Today was our first "weekend" where we had a chance to decide what we wanted to do and where we wanted to go without having any other commitments.  Most of our group decided to go out to the Pyramids.  First off, the Pyramids do not look like the national geographic pictures.  There are two different "gates" in and either road to the pyramids is pretty much part of Cairo.  The far side is desert, but the actual Pyramid complex is really accessible and not "out in the wilderness" by any means.  Also, the pyramids are surrounded by ropes to prohibit climbing, lots of police, and merchants who are excited to sell memorabilia to "rich Western tourists".

Our taxi brought us to a different entrance then the rest of the group.  We tried waiting for a while, but it's really a bad place to wait because everyone and his brother wants to show you around or take you on a camel ride.  Eventually we walked up past the Sphynx (it is much smaller than I imagined) and around the Pyramids.  After trying to go inside a pyramid, we were told to walk to the OTHER gate to pay for the inside ticket.  It was pretty awesome to be inside of a Pyramid, but honestly it was just kind of claustrophobic and non-climactic.

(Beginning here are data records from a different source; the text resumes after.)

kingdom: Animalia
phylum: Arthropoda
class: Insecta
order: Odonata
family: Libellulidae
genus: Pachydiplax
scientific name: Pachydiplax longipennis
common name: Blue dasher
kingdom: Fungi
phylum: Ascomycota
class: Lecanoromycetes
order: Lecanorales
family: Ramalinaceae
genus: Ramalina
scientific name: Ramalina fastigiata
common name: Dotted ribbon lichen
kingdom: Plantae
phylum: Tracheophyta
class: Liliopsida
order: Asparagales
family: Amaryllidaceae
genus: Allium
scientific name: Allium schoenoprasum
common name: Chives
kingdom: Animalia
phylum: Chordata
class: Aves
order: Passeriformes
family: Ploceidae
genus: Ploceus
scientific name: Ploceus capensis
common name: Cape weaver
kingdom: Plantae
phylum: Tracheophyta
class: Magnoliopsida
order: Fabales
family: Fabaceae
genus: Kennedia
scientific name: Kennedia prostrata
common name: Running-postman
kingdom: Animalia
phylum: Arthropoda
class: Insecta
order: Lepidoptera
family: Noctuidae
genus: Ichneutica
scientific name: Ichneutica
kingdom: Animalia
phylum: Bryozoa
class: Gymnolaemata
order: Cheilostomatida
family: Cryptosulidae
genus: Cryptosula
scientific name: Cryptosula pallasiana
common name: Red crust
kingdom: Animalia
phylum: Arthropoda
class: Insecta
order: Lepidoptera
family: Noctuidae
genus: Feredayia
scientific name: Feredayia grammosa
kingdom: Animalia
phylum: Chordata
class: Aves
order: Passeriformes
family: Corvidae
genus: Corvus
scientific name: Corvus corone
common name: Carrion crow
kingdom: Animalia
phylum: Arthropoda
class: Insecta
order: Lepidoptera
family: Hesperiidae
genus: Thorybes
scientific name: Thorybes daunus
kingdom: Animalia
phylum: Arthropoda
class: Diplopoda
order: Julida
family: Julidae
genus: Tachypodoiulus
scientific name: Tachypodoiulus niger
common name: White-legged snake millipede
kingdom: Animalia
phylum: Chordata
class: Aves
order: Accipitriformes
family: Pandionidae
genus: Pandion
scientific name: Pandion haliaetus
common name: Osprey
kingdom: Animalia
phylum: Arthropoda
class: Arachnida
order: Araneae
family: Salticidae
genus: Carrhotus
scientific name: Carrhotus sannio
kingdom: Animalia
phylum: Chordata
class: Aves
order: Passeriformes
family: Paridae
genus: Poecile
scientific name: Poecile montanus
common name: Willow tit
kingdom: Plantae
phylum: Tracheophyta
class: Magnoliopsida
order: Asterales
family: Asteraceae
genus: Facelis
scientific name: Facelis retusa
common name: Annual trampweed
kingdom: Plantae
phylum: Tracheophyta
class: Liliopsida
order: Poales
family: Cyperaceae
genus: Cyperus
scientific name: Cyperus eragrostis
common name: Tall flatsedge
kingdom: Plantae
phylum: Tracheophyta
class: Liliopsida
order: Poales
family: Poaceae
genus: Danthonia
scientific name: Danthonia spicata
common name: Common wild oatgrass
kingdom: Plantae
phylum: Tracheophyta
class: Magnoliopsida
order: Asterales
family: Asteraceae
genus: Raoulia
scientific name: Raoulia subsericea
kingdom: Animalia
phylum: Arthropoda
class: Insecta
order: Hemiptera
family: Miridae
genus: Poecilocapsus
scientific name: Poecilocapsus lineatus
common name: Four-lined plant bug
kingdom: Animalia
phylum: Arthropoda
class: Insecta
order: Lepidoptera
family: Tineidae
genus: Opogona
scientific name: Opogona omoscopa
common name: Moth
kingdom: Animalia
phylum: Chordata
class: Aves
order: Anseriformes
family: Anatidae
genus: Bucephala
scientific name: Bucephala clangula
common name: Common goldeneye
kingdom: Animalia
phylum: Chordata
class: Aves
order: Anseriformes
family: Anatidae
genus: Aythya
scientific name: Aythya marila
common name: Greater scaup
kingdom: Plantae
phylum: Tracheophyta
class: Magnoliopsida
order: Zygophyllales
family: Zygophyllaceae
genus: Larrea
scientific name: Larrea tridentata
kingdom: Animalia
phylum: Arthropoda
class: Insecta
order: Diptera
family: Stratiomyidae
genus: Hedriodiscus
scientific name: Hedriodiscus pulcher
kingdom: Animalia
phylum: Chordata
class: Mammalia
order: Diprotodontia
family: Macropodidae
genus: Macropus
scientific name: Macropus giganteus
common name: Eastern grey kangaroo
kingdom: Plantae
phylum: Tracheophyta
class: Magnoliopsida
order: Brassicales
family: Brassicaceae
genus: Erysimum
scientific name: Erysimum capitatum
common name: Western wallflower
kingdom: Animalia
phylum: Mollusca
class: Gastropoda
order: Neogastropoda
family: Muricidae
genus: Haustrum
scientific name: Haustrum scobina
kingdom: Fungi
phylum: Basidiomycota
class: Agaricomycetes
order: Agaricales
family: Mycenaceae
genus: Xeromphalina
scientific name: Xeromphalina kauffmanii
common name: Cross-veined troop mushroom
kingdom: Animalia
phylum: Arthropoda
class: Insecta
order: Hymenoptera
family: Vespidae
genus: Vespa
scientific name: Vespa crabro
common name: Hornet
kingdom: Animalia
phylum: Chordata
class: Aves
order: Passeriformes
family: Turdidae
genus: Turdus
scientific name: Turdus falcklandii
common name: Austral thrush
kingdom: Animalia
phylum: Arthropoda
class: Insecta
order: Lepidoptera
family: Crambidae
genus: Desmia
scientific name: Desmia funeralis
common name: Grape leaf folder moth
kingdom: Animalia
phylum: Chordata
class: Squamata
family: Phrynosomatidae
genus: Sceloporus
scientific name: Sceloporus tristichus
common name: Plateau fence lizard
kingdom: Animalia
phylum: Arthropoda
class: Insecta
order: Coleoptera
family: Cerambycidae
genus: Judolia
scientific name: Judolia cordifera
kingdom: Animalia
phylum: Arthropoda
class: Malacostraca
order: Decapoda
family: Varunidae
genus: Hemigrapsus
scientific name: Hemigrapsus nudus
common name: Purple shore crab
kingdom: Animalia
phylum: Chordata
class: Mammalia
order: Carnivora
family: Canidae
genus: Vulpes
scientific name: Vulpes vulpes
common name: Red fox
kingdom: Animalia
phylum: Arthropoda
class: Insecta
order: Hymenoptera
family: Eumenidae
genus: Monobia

It was also a very strange sensation to be surrounded by so many tourists!  We've grown so used to being the "strange" people who stick out that it was almost comforting to be surrounded by so many scantily clad westerners.  We did notice that, even with our more conservative (western) dress and minimal grasp of Arabic, the merchants seemed to offer us more respect.  Even with those precautions, I was draped with a turban/headcover thing, asked about my marital status, and semi-side-hugged by a camel driver.  The people at the pyramids are quite aggressive and seem to know how to get what they want- but, in general, we stayed strong and persevered in our desires and bargains :)

We were only out there for a few hours, but we still came home exhausted- I have absolutely no idea how the Muslims are able to do Ramadan and don't eat or drink ANYTHING in this heat.  We got back around noon, drank bottles of water, had our first fabulous lunch as a flat, and fell into bed for afternoon naps.